De politie had medelijden met een arme oudere vrouw die illegaal groenten op straat verkocht, maar toen een van de agenten haar waren van dichterbij bekeek, werd de vrouw onmiddellijk gearresteerd.

De politie kreeg een melding van illegale straatverkoop op de hoek van de hoofdlaan en kwam onmiddellijk ter plaatse. Maar bij aankomst verdween hun strengheid: voor hen stond een oudere vrouw met een kistje groenten, eenvoudig en onschuldig van uiterlijk.

De vrouw, gekleed in een versleten trui en een verbleekte rok, had netjes tomaten, wortelen en komkommers uitgestald.
—Oma, weet u dat verkoop op straat verboden is? —vroeg een van de agenten rustig.
—Ja, jongen —zuchtte ze—. Maar ik heb geld nodig voor de medicijnen van mijn zieke zoon. Ik heb niemand anders en er helpt niemand mij. Alles heb ik zelf in mijn tuin gekweekt. Er is niets mis mee.

De agenten keken elkaar aan. De overtreding was duidelijk, maar mededogen won het van de wet.
—Deze keer doen we niets —zei de oudste—. Maar zoek een andere manier om je brood te verdienen. Niet alle agenten zijn zo begripvol.
—Ja, natuurlijk, dat zal ik doen —antwoordde ze nerveus, alsof ze wilde dat ze snel zouden vertrekken.

—Nu we er toch zijn, laten we iets kopen —zei een van de agenten met een glimlach—. Zo helpen we haar een beetje.
—Dat is niet nodig, jongen —antwoordde ze haastig—. Ik heb genoeg klanten.
—Voldoende? —vroeg zijn collega verbaasd—. Maar er is hier toch niemand?
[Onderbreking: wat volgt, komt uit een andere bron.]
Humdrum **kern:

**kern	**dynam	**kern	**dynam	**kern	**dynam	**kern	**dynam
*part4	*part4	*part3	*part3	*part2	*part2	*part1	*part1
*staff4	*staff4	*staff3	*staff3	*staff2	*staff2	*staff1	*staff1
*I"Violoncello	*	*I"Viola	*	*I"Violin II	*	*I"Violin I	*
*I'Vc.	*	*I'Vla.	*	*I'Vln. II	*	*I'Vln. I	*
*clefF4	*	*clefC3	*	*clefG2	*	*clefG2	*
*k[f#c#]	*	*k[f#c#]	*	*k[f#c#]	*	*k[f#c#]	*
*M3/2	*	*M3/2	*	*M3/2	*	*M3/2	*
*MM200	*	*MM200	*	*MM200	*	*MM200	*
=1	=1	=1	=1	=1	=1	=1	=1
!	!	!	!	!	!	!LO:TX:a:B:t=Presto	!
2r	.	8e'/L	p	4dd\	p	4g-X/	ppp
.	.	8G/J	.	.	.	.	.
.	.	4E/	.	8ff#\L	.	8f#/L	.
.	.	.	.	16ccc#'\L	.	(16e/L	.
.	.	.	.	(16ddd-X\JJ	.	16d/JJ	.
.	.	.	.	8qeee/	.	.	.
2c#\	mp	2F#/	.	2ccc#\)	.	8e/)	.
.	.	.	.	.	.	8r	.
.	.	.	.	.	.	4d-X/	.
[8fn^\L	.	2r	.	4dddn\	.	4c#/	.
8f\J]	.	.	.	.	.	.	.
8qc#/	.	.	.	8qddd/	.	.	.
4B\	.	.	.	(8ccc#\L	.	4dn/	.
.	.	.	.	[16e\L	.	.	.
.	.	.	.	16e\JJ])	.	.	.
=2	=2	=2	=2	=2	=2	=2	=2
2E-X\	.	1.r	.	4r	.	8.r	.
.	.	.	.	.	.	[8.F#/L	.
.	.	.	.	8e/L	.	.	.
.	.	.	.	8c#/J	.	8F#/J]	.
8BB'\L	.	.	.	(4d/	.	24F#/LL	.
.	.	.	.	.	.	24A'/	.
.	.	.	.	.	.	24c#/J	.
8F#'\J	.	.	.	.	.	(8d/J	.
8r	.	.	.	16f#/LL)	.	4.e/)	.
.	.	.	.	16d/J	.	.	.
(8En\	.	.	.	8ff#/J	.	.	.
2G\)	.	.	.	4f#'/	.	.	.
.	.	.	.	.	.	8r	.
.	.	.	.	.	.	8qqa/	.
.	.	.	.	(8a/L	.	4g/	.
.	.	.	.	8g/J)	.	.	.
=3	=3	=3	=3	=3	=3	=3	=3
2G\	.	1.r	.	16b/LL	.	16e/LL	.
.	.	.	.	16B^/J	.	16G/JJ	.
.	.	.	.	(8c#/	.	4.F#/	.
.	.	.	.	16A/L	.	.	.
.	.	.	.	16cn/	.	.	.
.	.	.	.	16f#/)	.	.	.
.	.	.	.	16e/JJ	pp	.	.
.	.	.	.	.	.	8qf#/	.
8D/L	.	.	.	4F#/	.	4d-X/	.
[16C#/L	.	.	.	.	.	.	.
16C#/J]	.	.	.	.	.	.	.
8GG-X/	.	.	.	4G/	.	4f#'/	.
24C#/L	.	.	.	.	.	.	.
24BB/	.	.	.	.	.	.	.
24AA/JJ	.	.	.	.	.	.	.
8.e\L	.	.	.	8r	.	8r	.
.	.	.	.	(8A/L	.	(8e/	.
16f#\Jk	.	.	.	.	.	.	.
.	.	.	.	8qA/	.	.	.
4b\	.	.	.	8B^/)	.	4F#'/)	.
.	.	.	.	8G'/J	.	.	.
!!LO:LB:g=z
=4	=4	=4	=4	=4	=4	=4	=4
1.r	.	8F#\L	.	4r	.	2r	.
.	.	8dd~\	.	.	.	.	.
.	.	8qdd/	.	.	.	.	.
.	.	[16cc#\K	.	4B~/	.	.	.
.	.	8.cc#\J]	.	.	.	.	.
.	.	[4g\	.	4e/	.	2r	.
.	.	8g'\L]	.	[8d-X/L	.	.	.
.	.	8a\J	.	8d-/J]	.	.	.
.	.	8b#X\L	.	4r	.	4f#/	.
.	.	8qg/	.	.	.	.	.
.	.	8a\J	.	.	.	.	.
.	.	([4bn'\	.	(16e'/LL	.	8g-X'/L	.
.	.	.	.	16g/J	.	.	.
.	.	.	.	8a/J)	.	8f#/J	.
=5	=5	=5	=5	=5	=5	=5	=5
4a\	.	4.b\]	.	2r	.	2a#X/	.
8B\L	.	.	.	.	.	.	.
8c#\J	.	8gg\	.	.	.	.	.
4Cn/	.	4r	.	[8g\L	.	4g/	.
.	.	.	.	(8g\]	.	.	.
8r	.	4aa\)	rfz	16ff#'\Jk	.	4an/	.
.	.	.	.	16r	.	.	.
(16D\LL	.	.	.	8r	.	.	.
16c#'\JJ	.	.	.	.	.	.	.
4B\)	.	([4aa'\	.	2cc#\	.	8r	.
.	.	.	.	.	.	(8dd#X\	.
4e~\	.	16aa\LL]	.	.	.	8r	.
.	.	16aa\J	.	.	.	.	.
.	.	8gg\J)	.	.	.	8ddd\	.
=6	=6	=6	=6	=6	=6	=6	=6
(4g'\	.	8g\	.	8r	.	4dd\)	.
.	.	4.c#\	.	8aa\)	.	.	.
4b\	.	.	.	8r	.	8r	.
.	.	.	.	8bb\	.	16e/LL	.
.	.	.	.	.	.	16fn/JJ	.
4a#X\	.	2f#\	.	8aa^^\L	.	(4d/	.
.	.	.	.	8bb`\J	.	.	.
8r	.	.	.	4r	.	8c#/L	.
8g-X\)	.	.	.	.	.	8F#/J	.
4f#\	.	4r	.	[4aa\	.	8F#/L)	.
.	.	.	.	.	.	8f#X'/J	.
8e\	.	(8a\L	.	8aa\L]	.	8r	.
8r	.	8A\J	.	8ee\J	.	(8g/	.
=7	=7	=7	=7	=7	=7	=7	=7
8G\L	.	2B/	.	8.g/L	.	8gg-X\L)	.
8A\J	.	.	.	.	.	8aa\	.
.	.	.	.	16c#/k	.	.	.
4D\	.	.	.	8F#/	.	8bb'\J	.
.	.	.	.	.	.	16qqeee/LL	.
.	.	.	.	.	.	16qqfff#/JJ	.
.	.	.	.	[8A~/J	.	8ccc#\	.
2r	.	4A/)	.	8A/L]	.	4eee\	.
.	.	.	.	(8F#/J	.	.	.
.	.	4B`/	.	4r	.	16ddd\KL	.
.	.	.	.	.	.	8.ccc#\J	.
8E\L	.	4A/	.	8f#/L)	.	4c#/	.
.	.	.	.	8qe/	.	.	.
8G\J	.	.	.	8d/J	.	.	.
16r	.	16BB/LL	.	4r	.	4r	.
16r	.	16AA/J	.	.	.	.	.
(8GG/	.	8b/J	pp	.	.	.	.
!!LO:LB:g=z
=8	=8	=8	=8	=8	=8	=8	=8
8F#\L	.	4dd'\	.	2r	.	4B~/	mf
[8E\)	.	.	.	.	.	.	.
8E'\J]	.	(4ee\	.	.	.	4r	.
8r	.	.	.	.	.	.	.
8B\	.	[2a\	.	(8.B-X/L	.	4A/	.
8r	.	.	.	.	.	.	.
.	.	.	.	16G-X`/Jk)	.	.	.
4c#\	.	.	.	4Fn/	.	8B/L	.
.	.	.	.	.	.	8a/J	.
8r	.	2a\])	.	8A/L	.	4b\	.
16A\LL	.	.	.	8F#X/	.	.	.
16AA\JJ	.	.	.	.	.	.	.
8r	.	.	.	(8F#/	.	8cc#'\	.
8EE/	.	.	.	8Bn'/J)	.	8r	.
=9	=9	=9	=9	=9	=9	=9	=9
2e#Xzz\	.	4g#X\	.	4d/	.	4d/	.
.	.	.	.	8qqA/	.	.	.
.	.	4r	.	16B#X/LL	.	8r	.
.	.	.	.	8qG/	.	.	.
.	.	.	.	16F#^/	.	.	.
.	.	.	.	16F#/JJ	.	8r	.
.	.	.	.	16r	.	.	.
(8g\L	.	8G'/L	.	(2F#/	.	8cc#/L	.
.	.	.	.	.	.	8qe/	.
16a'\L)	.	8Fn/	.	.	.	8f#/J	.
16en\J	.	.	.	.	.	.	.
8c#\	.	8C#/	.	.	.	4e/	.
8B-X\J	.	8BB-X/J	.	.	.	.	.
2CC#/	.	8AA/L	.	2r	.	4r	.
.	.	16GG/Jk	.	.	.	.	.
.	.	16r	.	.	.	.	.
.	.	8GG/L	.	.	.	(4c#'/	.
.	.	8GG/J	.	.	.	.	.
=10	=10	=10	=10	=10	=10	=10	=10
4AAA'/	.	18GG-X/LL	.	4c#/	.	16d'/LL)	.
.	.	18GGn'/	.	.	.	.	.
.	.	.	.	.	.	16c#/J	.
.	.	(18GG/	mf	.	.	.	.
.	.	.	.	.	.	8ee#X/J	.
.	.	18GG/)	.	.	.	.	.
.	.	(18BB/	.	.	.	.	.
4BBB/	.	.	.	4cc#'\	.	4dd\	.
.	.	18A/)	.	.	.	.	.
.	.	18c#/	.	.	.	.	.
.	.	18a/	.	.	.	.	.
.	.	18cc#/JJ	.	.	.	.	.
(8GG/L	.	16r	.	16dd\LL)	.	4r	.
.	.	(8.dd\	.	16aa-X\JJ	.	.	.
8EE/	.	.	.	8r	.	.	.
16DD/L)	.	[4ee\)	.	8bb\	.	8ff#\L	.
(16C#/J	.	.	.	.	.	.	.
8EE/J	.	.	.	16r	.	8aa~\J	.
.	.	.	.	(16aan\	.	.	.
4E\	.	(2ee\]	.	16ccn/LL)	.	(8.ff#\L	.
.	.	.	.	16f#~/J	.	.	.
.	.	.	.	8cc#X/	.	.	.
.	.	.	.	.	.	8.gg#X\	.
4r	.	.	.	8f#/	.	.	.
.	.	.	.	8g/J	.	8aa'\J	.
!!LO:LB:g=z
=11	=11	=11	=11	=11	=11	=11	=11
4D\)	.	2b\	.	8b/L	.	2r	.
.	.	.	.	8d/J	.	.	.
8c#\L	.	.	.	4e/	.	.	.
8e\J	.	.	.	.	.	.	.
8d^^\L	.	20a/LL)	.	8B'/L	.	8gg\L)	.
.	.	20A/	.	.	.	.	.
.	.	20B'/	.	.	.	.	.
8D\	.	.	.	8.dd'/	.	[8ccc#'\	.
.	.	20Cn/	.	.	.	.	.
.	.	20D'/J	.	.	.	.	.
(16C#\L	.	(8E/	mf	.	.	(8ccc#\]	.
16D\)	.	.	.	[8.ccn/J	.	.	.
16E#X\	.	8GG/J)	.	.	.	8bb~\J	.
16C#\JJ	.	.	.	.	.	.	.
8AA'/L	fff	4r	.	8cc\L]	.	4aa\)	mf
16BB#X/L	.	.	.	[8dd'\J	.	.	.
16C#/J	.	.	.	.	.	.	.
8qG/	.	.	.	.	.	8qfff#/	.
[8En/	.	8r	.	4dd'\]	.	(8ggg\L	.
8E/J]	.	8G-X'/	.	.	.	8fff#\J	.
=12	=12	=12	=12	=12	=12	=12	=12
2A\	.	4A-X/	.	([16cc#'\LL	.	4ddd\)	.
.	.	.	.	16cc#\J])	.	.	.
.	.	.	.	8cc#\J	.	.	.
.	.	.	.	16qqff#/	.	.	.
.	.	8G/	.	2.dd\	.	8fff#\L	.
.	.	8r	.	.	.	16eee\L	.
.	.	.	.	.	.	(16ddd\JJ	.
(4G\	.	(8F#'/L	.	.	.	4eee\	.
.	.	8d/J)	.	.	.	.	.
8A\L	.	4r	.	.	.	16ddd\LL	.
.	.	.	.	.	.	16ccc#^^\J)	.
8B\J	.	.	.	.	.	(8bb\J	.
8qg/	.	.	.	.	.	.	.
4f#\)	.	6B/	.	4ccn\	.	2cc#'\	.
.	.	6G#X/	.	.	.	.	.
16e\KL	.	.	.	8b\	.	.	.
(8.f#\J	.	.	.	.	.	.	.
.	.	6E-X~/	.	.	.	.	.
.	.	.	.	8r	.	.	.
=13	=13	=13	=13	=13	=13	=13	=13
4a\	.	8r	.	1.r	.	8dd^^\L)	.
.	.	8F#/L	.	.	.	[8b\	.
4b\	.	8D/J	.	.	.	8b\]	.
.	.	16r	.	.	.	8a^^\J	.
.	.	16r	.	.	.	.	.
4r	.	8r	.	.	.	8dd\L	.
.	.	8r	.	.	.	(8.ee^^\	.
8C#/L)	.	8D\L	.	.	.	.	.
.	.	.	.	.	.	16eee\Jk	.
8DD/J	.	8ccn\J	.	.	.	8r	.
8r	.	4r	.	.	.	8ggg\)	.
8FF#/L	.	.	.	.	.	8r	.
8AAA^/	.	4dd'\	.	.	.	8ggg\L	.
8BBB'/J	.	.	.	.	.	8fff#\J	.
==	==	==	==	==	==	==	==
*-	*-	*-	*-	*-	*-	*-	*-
—Ze komen vroeg —lachte ze gedwongen—. Jullie hebben ze gemist.
—Dan toch minstens een paar tomaten —drong de agent aan.
—Nee, jongen, laat maar —zei ze met trillende stem—. Laat de anderen ervan genieten.

Haar stem verried echter onrust. Een van de agenten fronste zijn wenkbrauwen, boog zich voorover en pakte een tomaat. Hij bekeek hem aandachtig en zei plotseling:
—Arresteer haar. Nu meteen.
—Wat is er? —vroeg zijn collega verbaasd.

De agent hield de tomaat omhoog. Er zaten kleine gaatjes in, alsof er iets in was geïnjecteerd. De andere groenten vertoonden dezelfde sporen.

Het vervolgonderzoek onthulde dat de oude vrouw niet zo onschuldig was als ze leek: achter het uiterlijk van een hulpeloze verkoopster verspreidde ze verboden stoffen. In haar huis troffen ze haar gehandicapte zoon aan, belast met de productie, terwijl zij de goederen vervoerde en verkocht zonder argwaan te wekken.

Het kwaad verschuilde zich, opnieuw, achter het meest onschuldige gezicht.